Era un rebaño de ballenas voladoras, cada una de trescientos metros de longitud.

Aquellas ballenas gigantes se deslizaban en torno al Piccard como tiburones nadando alrededor de una presa. Lenov casi no podía apreciar los detalles, se movían demasiado rápidas. Sintió un dejo metálico en la boca. Fuera lo que fuesen, lo cierto era que se movían en el aire con total naturalidad. Y eran, indudablemente, quienes habían vestido la primera nave espacial que encontraron.

– ¿Lo has visto, Vania?

– Lo estoy viendo, Semi… y me cuesta creerlo.

– Espero tus órdenes.

¿Qué órdenes, con media nave perdida?

– No hacer nada. No debemos hacer creer a esos bichos que pretendemos atacarlos.

Las superballenas se aproximaban tanto al Piccard que Lenov se preguntó qué pasaría si una de ellas lo embestía. Parecían débiles como farolillos chinos, aunque claro, uno nunca podía estar seguro.

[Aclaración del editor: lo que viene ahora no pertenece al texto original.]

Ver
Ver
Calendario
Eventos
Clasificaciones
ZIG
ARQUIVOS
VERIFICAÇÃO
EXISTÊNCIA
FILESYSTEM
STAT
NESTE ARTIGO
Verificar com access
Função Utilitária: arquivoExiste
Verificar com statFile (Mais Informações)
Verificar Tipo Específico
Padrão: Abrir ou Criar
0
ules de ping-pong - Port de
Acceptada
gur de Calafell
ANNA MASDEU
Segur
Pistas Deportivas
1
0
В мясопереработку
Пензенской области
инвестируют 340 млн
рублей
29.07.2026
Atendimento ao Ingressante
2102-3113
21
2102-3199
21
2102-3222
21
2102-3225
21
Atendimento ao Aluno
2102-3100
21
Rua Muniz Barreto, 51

– Atención, Hosbikaze, ¿está Susana por ahí?

– ZZZZZZZZZZZZZZZZZZZ…

– ¿Yuriko…?

– ZZZZZZZZZZZZZZZZZZZ…

– Semi, ¿qué pasa con la Hoshikaze?

– Hemos perdido el contacto, Vania.

– Maravilloso, ¿qué más puede pasar…?

El Piccard experimentó una aceleración lateral. Lenov lo notó en las mismas tripas. Miró por la escotilla: dos de los monstruos se habían situado a ambos lados de la nave, y estaban zarandeando el Piccard como si se tratara de un juguetito.

– ¡Jesús! -exclamó Lenov.

30

– ¿Shikibu, no puedes darme la más mínima idea de lo que está sucediendo ahí abajo?

– Lo siento, Yuriko. Hemos perdido todo contacto con el Piccard.

Las pantallas estaban en blanco; la radio solamente emitía un débil crepitar, como si en algún lado se estuviera friendo tocino. Durante una hora la Hoshikaze intentó desesperadamente comunicar con el Piccard, sin ningún fruto.